Indeed, this is a novel singularly lacking in sympathetic characters--although a suspiciously Holmesian detective, an oversexed gay nonagenerian named Findlay Onyx (!), is rather charming. The Winshaws are a thoroughly repulsive bunch, only too happy to betray personal and national allegiances--whether collaborating with the Germans in WWII or dealing arms with Iraq in the 80s--for the sake of making a few pounds sterling. (After one Winshaw's wife dies in an automobile accident, we're told that "Mark was devastated by the loss.
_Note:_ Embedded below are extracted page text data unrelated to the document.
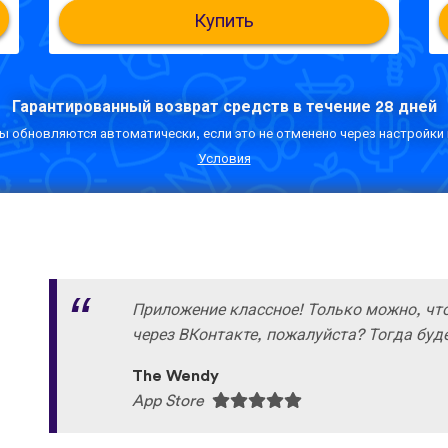
Купить
Гарантированный возврат средств в течение 28 дней
 обновляются автоматически, если это не отменено через настройки 
Условия
Приложение классное! Только можно, чт
через ВКонтакте, пожалуйста? Тогда буде
The Wendy
App Store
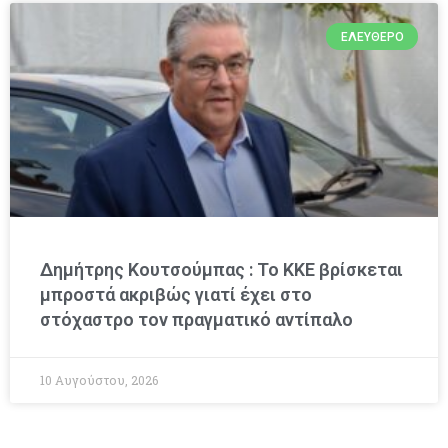
ΕΛΕΎΘΕΡΟ
Δημήτρης Κουτσούμπας : Το ΚΚΕ βρίσκεται
μπροστά ακριβώς γιατί έχει στο
στόχαστρο τον πραγματικό αντίπαλο
10 Αυγούστου, 2026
The car was a 1962 Morgan Plus 8 Drop Head Coupe in midnight blue, one of about three or four left in the world, and it would be impossible to replace" [383]). The few "good" characters who pop up here and there are all steam-rollered by either the Winshaws in person or simply the inhuman world that they represent. In Coe's post-Thatcherite world, those who want to do good find themselves stymied by mismanaged bureaucracy. When Michael's girlfriend Fiona finally dies, for example, the primary blame goes not to the desperately overworked physicians but to the labyrinthine structure of the NHS itself. What's missing from Coe's vision of England, then, is a sense of futurity; in this world of amoral capitalism run amok, "society" vanishes--Mrs. Thatcher haunts this novel--to be replaced by a kind of warped, frustrated individualism. The Winshaw's "legacy," in other words, is one of ongoing moral and psychological impoverishment. Where Gain posits that Clare Soap & Chemical represents an ongoing historical dynamic in American culture, The Winshaw Legacy ends in a savagely ironic apocalypse lifted, with exquisite bathos, from Agatha Christie. The only hope for England lies in eradicating the Winshaws, but it's not clear what, exactly, might come after them.
*--Yes, yes, Powers may have a terrific sense of humor in his personal life, but his novels don't exactly provoke roars of laughter.